Belge bölümü:
----------------
- 31 May 2017
- 28
- 971
Sevgili “ÇİZGİ DİYARI Tutsakları” yeniden merhaba !
Aslında, yazıma “Çizgi Diyarı Sakinleri” diye başlayacaktım ama…
Hakan Alpin dostumuzun uzun yıllar yayınladığı “Darkwood Sakinleri”
dergisinin unutulmaz, belleğimizde yeretmiş adını kullanarak hazıra
konmak istemedim… Bırakalım o güzel isim, şiirsel deyim fazla kullanılıp
ismin yaratıcısı unutturulmadan, “Çizgi-roman Tarihimiz”deki yerinde
örselenmeden kalsın.
“Türk Çizgi-Roman San’atı”na yeni bir şey katan, kendi yarattığı bir
güzelliği kazandıran herkese hakkını vermeliyiz. O “güzelliği,
“çaktırmadan” kullanmaya kalkan “avantacı”lara fırsat vermemeliyiz.
Ülkemize, “Türk Çizgi-Roman Ansiklopedisi” gibi, büyük bir tutku,
sabır ve emek isteyen olağanüstü bir eser kazandırmış olan Hakan
Alpin dostumuzun hakkını hep koruyalım, teşekkür etmeyi unutmayalım.
Birşeyi daha unutmayalım: Hakan’ın 1998 yılında 12. sayısını
yayınladığı, Türkiye’de bir ilk olduğunu sandığım “ATILGAN- Bilim Kurgu
Dergisi”ni… ( Az kalsın unutuyordum,Hakan Alpin, ilk Türk uzay
kahramanını – yani, yerli malı “Flash Gordon”u - da yaratan çizgi-
romancımızdır. Ben hatırlattım, adını siz gençler bulun )…
İşte bu yüzden, ben, “Çizgi Diyarı Tutsakları” deyimini kullandım ,
“Çizgi Diyarı Tutkunları” da diyebilirdim. İlki daha matrak geldi,
Hoşuma da gitti. Bakarsın tutar, kalıcı bile olabilir.
Kalıcı olursa, şimdiki “tutsaklar” gelecek kuşak “tutsaklarına” bu deyiş
Suat Yalaz’a aittir diye not düşerler de, biz de “kalıcı” oluruz inşallah.
“ÇİZGİ DİYARI KOMANDOLARI”NA TEŞEKKÜR…
Geçen gün, Suat Yalaz Odatv.com’ daki “Tüm yazıları” sütununa bir
göz atayım dedim. Benim yazılarımdan bazıları eksikti., Onları tesbit
edeyim derken bir de baktım, “Çizgi Diyarı” sitemizin o bildik
panoramik tablosu çıktı karşıma !..
----------------
Sağlanan veriler:
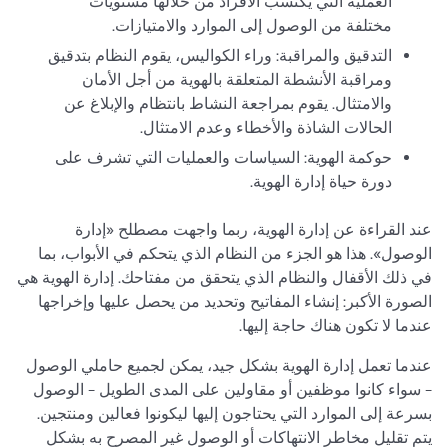
العملية التي يكتسب الأفراد من خلالها مستويات
مختلفة من الوصول إلى الموارد والامتيازات.
التدقيق والمراقبة: وراء الكواليس، يقوم النظام بتدقيق
ومراقبة الأنشطة المتعلقة بالهوية من أجل الأمان
والامتثال. يقوم بمراجعة النشاط بانتظام والإبلاغ عن
الحالات الشاذة والأخطاء وعدم الامتثال.
حوكمة الهوية: السياسات والعمليات التي تشرف على
دورة حياة إدارة الهوية.
عند القراءة عن إدارة الهوية، ربما واجهت مصطلح «إدارة
الوصول». هذا هو الجزء من النظام الذي يتحكم في الأبواب، بما
في ذلك الأقفال والنظام الذي يتحقق من مفتاحك. إدارة الهوية هي
الصورة الأكبر: إنشاء المفاتيح وتحديد من يحصل عليها وإخراجها
عندما لا تكون هناك حاجة إليها.
عندما تعمل إدارة الهوية بشكل جيد، يمكن لجميع حاملي الوصول
- سواء كانوا موظفين أو مقاولين على المدى الطويل - الوصول
بسرعة إلى الموارد التي يحتاجون إليها ليكونوا فعالين ومنتجين.
يتم تقليل مخاطر الانتهاكات أو الوصول غير المصرح به بشكل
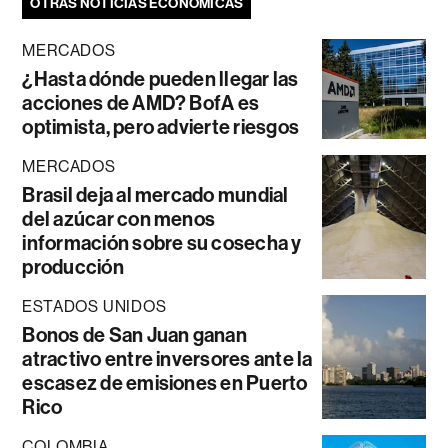
OTRAS NOTICIAS ECONÓMICAS
MERCADOS
¿Hasta dónde pueden llegar las
acciones de AMD? BofA es
optimista, pero advierte riesgos
MERCADOS
Brasil deja al mercado mundial
del azúcar con menos
información sobre su cosecha y
producción
ESTADOS UNIDOS
Bonos de San Juan ganan
atractivo entre inversores ante la
escasez de emisiones en Puerto
Rico
COLOMBIA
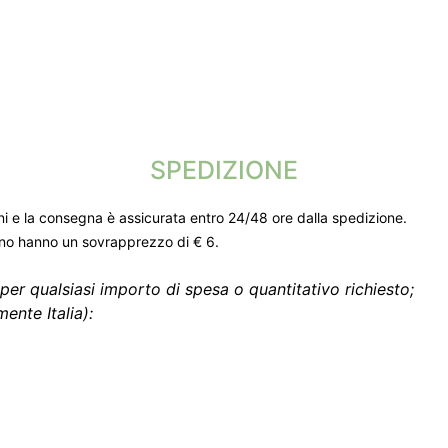
SPEDIZIONE
ni e la consegna è assicurata entro 24/48 ore dalla spedizione.
gno hanno un sovrapprezzo di € 6.
per qualsiasi importo di spesa o quantitativo richiesto;
ente Italia):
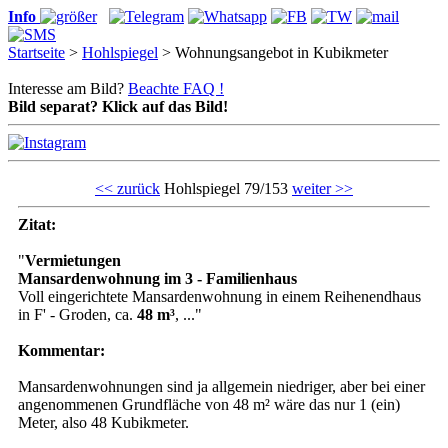
Info
Startseite
>
Hohlspiegel
> Wohnungsangebot in Kubikmeter
Interesse am Bild?
Beachte FAQ !
Bild separat? Klick auf das Bild!
<< zurück
Hohlspiegel 79/153
weiter >>
Zitat:
"
Vermietungen
Mansardenwohnung im 3 - Familienhaus
Voll eingerichtete Mansardenwohnung in einem Reihenendhaus
in F' - Groden, ca.
48 m³
, ..."
Kommentar:
Mansardenwohnungen sind ja allgemein niedriger, aber bei einer
angenommenen Grundfläche von 48 m² wäre das nur 1 (ein)
Meter, also 48 Kubikmeter.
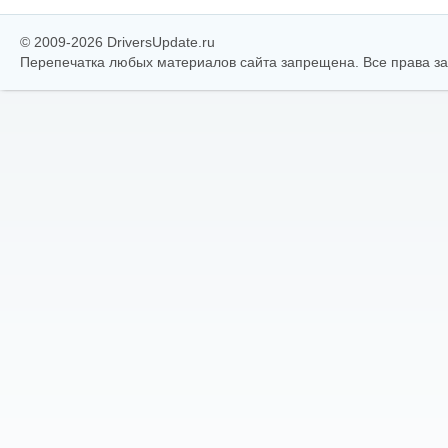
© 2009-2026 DriversUpdate.ru
Перепечатка любых материалов сайта запрещена. Все права 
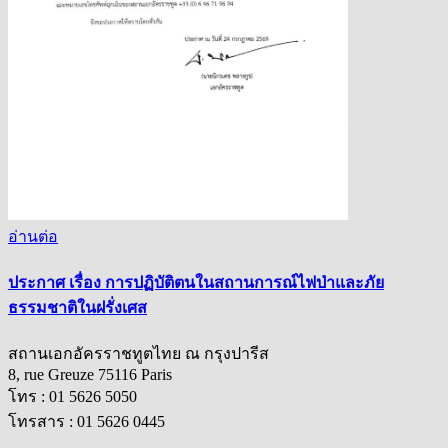
อ่านต่อ
ประกาศ เรื่อง การปฏิบัติตนในสถานการณ์ไฟป่าและภัย
ธรรมชาติในฝรั่งเศส
สถานเอกอัครราชทูตไทย ณ กรุงปารีส
8, rue Greuze 75116 Paris
โทร : 01 5626 5050
โทรสาร : 01 5626 0445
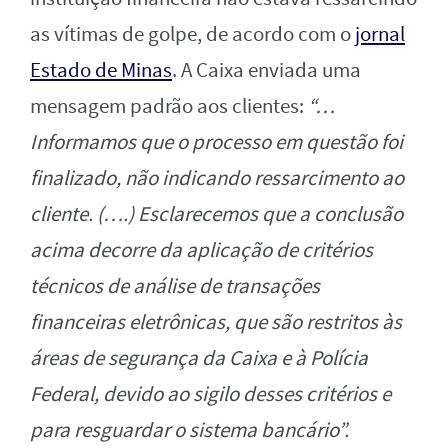
as vítimas de golpe, de acordo com o
jornal
Estado de Minas
. A Caixa enviada uma
mensagem padrão aos clientes:
“…
Informamos que o processo em questão foi
finalizado, não indicando ressarcimento ao
cliente. (….) Esclarecemos que a conclusão
acima decorre da aplicação de critérios
técnicos de análise de transações
financeiras eletrônicas, que são restritos às
áreas de segurança da Caixa e à Polícia
Federal, devido ao sigilo desses critérios e
para resguardar o sistema bancário”.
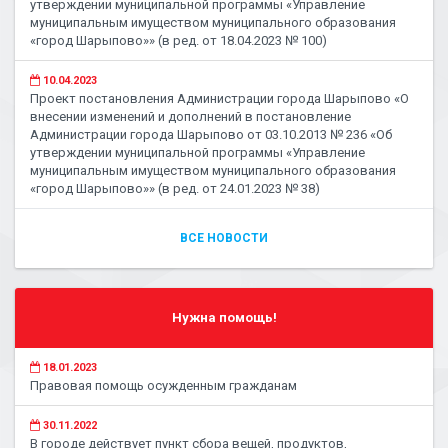
утверждении муниципальной программы «Управление
муниципальным имуществом муниципального образования
«город Шарыпово»» (в ред. от 18.04.2023 № 100)
10.04.2023
Проект постановления Администрации города Шарыпово «О
внесении изменений и дополнений в постановление
Администрации города Шарыпово от 03.10.2013 № 236 «Об
утверждении муниципальной программы «Управление
муниципальным имуществом муниципального образования
«город Шарыпово»» (в ред. от 24.01.2023 № 38)
ВСЕ НОВОСТИ
Нужна помощь!
18.01.2023
Правовая помощь осужденным гражданам
30.11.2022
В городе действует пункт сбора вещей, продуктов,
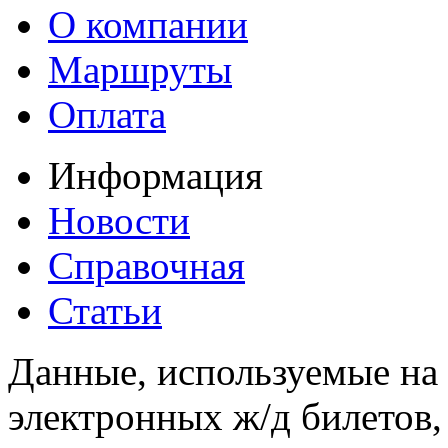
О компании
Маршруты
Оплата
Информация
Новости
Справочная
Статьи
Данные, используемые на 
электронных ж/д билетов,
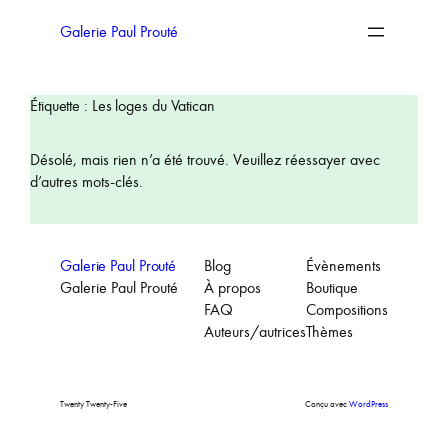
Aller
au
Galerie Paul Prouté
contenu
Étiquette :
Les loges du Vatican
Désolé, mais rien n’a été trouvé. Veuillez réessayer avec
d’autres mots-clés.
Galerie Paul Prouté
Blog
Évènements
Galerie Paul Prouté
À propos
Boutique
FAQ
Compositions
Auteurs/autrices
Thèmes
Twenty Twenty-Five
Conçu avec
WordPress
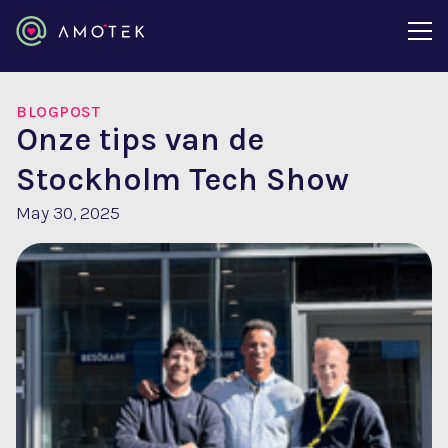
BLOGPOST
Onze tips van de
Stockholm Tech Show
May 30, 2025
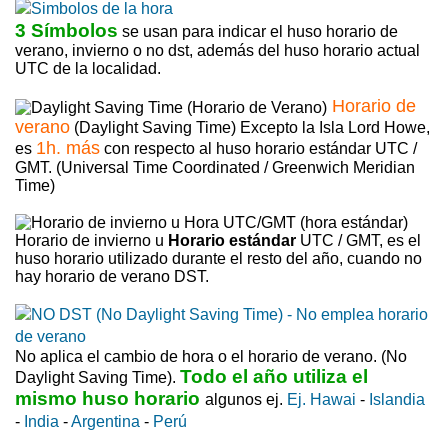
3 Símbolos
se usan para indicar el huso horario de
verano, invierno o no dst, además del huso horario actual
UTC de la localidad.
Horario de
verano
(Daylight Saving Time) Excepto la Isla Lord Howe,
1h. más
es
con respecto al huso horario estándar UTC /
GMT. (Universal Time Coordinated / Greenwich Meridian
Time)
Horario de invierno u
Horario estándar
UTC / GMT, es el
huso horario utilizado durante el resto del año, cuando no
hay horario de verano DST.
No aplica el cambio de hora o el horario de verano. (No
Todo el año utiliza el
Daylight Saving Time).
mismo huso horario
algunos ej.
Ej. Hawai
-
Islandia
-
India
-
Argentina
-
Perú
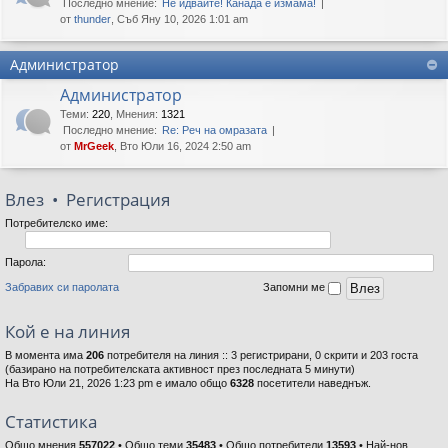
Последно мнение:
Не идвайте! Канада е измама!
от
thunder
, Съб Яну 10, 2026 1:01 am
Администратор
Администратор
Теми
:
220
,
Мнения
:
1321
Последно мнение:
Re: Реч на омразата
от
MrGeek
, Вто Юли 16, 2024 2:50 am
Влез
•
Регистрация
Потребителско име:
Парола:
Забравих си паролата
Запомни ме
Кой е на линия
В момента има
206
потребителя на линия :: 3 регистрирани, 0 скрити и 203 госта
(базирано на потребителската активност през последната 5 минути)
На Вто Юли 21, 2026 1:23 pm е имало общо
6328
посетители наведнъж.
Статистика
Общо мнения
557022
• Общо теми
35483
• Общо потребители
13593
• Най-нов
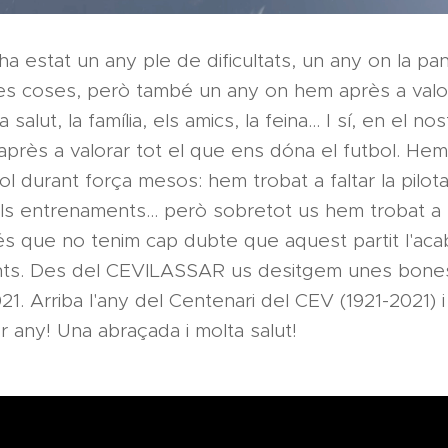
 estat un any ple de dificultats, un any on la p
es coses, però també un any on hem après a valor
 salut, la família, els amics, la feina... I sí, en el no
rès a valorar tot el que ens dóna el futbol. Hem
bol durant força mesos: hem trobat a faltar la pilot
 els entrenaments... però sobretot us hem trobat a f
 és que no tenim cap dubte que aquest partit l'ac
nts. Des del CEVILASSAR us desitgem unes bones
021. Arriba l'any del Centenari del CEV (1921-2021) 
or any! Una abraçada i molta salut!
----------------
Yapılacak işlem:
Yukarıdaki çizgi roman yazısından, "- 31 May 2017" sözlerini içeren ifadeyle başlayıp "örselenmeden kalsın." ile biten kısmı harfi harfine alıntılayın.

Çıktı:
- 31 May 2017
- 28
- 971
Sevgili “ÇİZGİ DİYARI Tutsakları” yeniden merhaba !
Aslında, yazıma “Çizgi Diyarı Sakinleri” diye başlayacaktım ama…
Hakan Alpin dostumuzun uzun yıllar yayınladığı “Darkwood Sakinleri”
dergisinin unutulmaz, belleğimizde yeretmiş adını kullanarak hazıra
konmak istemedim… Bırakalım o güzel isim, şiirsel deyim fazla kullanılıp
ismin yaratıcısı unutturulmadan, “Çizgi-roman Tarihimiz”deki yerinde
örselenmeden kalsın.